# Problem:
Omit all pictures, then repeat the listing exactly.

# Provided data:
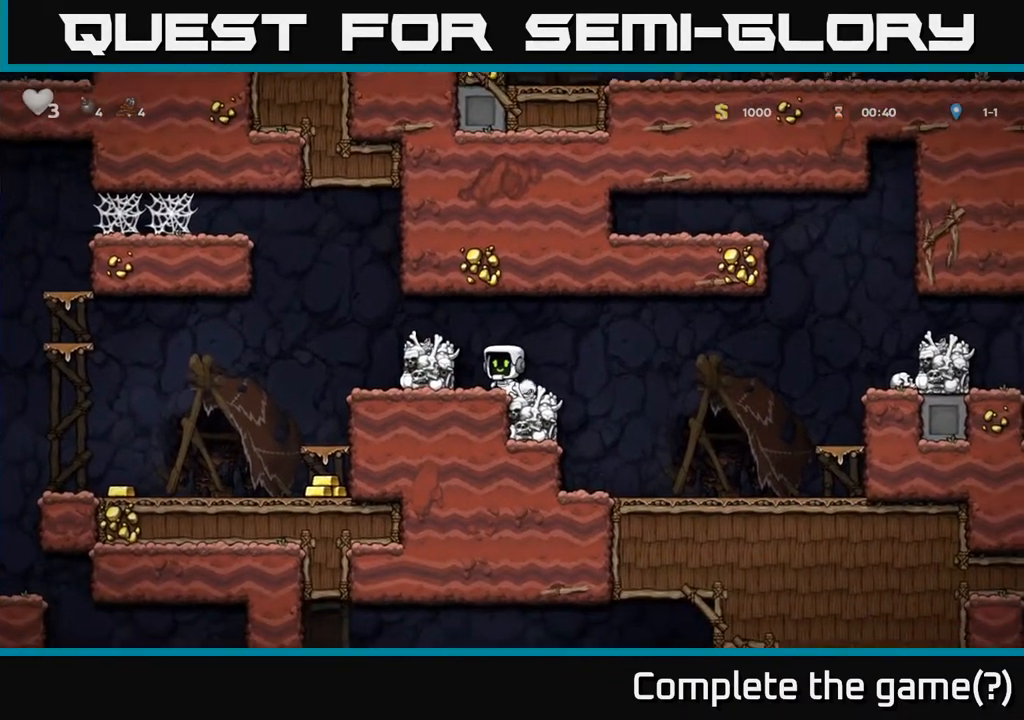
{"dt_ms": 500, "buttons": ["A"], "left_stick": "left", "right_stick": "center", "events": [[67, "left_stick", "down-left"], [183, "X", "down"], [300, "X", "up"], [383, "left_stick", "left"], [433, "A", "down"]]}
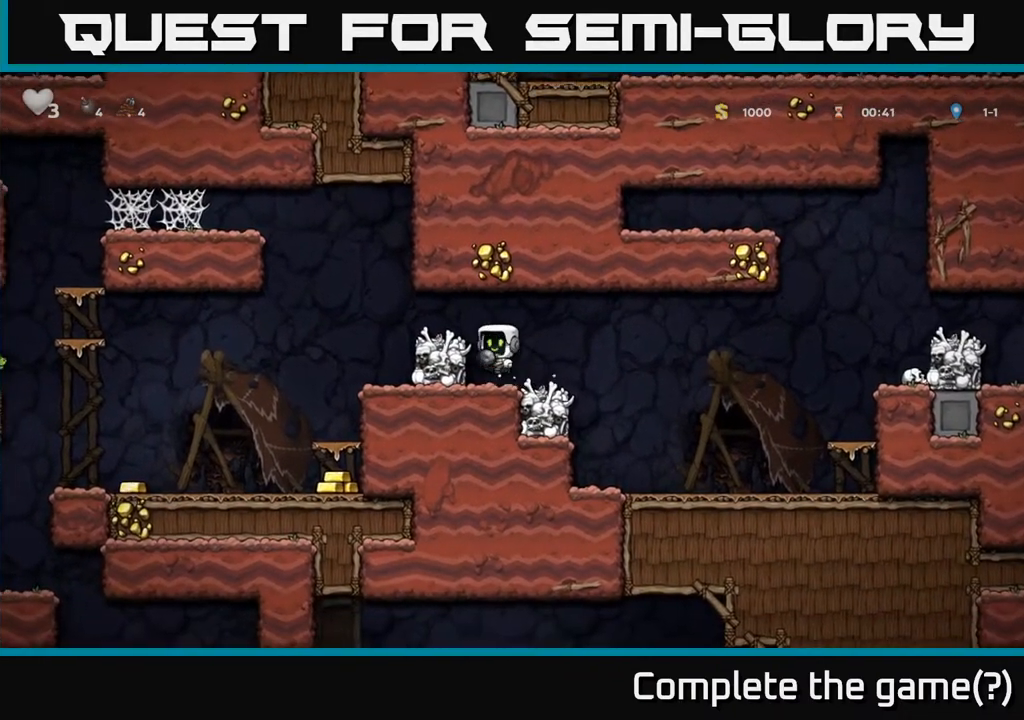
{"dt_ms": 500, "buttons": [], "left_stick": "left", "right_stick": "center", "events": [[133, "A", "up"], [217, "left_stick", "center"], [483, "left_stick", "left"]]}
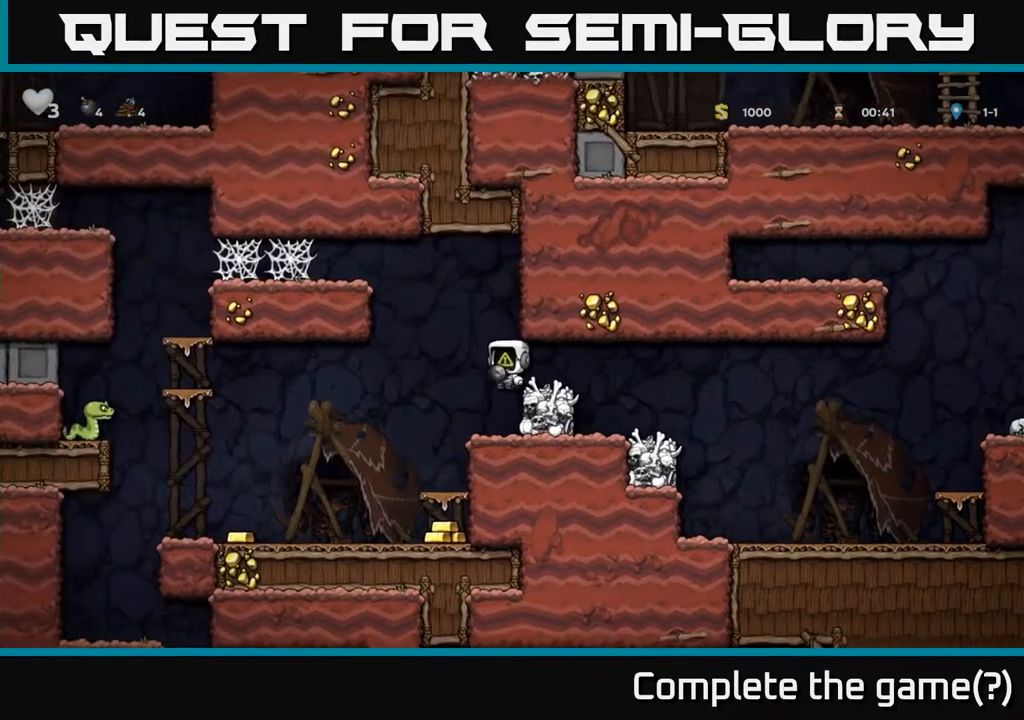
{"dt_ms": 500, "buttons": ["A"], "left_stick": "down-left", "right_stick": "center", "events": [[183, "left_stick", "center"], [300, "left_stick", "down"], [400, "left_stick", "down-left"], [467, "A", "down"]]}
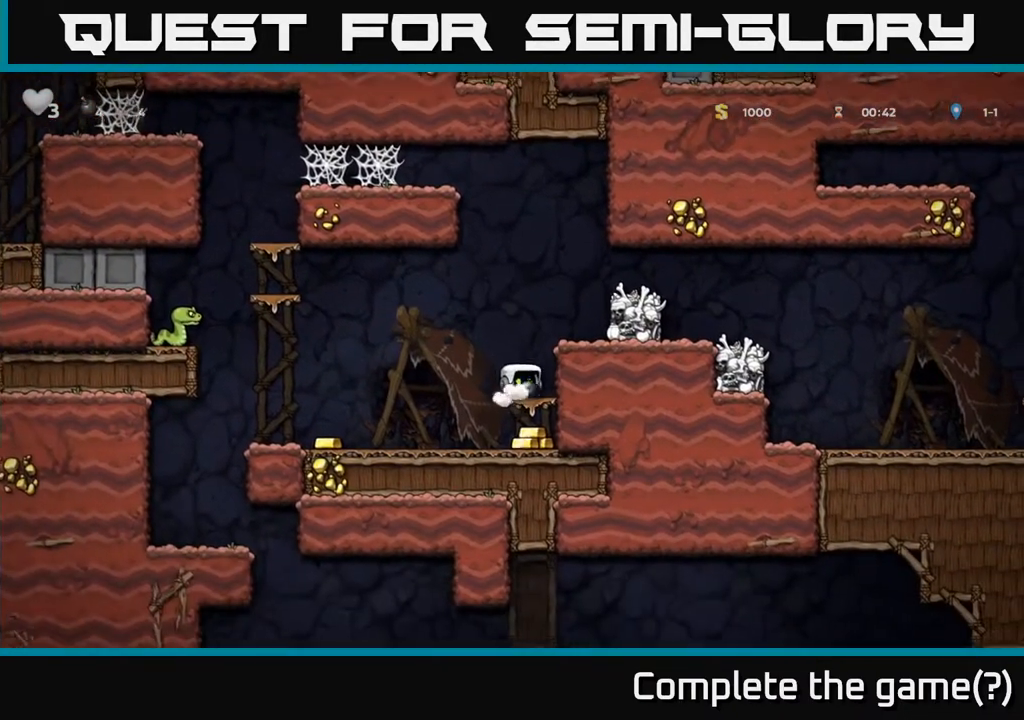
{"dt_ms": 500, "buttons": ["A"], "left_stick": "left", "right_stick": "center", "events": [[67, "A", "up"], [83, "left_stick", "down"], [267, "left_stick", "left"], [467, "A", "down"]]}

# Response to the task:
{"dt_ms": 500, "buttons": ["A"], "left_stick": "left", "right_stick": "center", "events": [[67, "left_stick", "down-left"], [183, "X", "down"], [300, "X", "up"], [383, "left_stick", "left"], [433, "A", "down"]]}
{"dt_ms": 500, "buttons": [], "left_stick": "left", "right_stick": "center", "events": [[133, "A", "up"], [217, "left_stick", "center"], [483, "left_stick", "left"]]}
{"dt_ms": 500, "buttons": ["A"], "left_stick": "down-left", "right_stick": "center", "events": [[183, "left_stick", "center"], [300, "left_stick", "down"], [400, "left_stick", "down-left"], [467, "A", "down"]]}
{"dt_ms": 500, "buttons": ["A"], "left_stick": "left", "right_stick": "center", "events": [[67, "A", "up"], [83, "left_stick", "down"], [267, "left_stick", "left"], [467, "A", "down"]]}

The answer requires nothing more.